The new town's progress was steady and orderly. A town council governed efficiency, thanks to the presence of such distinguished, respected men as former Governor John McGraw and former Adjutant-General E.M. Carr of Washington state. Ryan's dour conclusions on Rampart's future may have been influenced by seeing so many abandoned claims and because his few hours work at mining yielded no signs of a fortune. He also considered it suspicious that Dan Carolan, recorder of Hunter Creek, would leave the discovery claim he shared on Minook Creek idle while gathering $2.50 recording fees plus $10 for guiding interested prospectors. Though Carolan figured that the Minook gold would wait for him, Ryan assumed that his choice showed a lack of confidence in Minook. Ryan also believed that miners showing nuggets from Minook actually got them from the Klondike.

Despite Ryan's negativism and the gloom caused by the death of a man named Tucker on the trail, Rampart moved ahead. A.C. Butcher and Neal Sorenson opened a restaurant, and the discovery claim on Minook was sold for $5,000. O.J. Tobin, D.F. Baxter, and O.C. Johnson were wealthy San Francisco men who, among many others, were willing to invest in claims. The largest camp between St. Michael and Dawson thrived over the 1897-1898 winter and continued to prosper in the spring.

◆ PROBLEM
Quote the whole Rampart passage word for word.

◆ Data records
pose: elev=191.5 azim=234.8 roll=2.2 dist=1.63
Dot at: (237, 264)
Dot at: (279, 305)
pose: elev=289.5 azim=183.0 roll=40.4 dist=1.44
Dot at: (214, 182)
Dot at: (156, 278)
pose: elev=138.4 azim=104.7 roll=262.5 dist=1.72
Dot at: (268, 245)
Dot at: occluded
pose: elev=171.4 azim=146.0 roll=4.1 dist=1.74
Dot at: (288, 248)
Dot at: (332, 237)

◆ FINISHED ANSWER
The new town's progress was steady and orderly. A town council governed efficiency, thanks to the presence of such distinguished, respected men as former Governor John McGraw and former Adjutant-General E.M. Carr of Washington state. Ryan's dour conclusions on Rampart's future may have been influenced by seeing so many abandoned claims and because his few hours work at mining yielded no signs of a fortune. He also considered it suspicious that Dan Carolan, recorder of Hunter Creek, would leave the discovery claim he shared on Minook Creek idle while gathering $2.50 recording fees plus $10 for guiding interested prospectors. Though Carolan figured that the Minook gold would wait for him, Ryan assumed that his choice showed a lack of confidence in Minook. Ryan also believed that miners showing nuggets from Minook actually got them from the Klondike.

Despite Ryan's negativism and the gloom caused by the death of a man named Tucker on the trail, Rampart moved ahead. A.C. Butcher and Neal Sorenson opened a restaurant, and the discovery claim on Minook was sold for $5,000. O.J. Tobin, D.F. Baxter, and O.C. Johnson were wealthy San Francisco men who, among many others, were willing to invest in claims. The largest camp between St. Michael and Dawson thrived over the 1897-1898 winter and continued to prosper in the spring.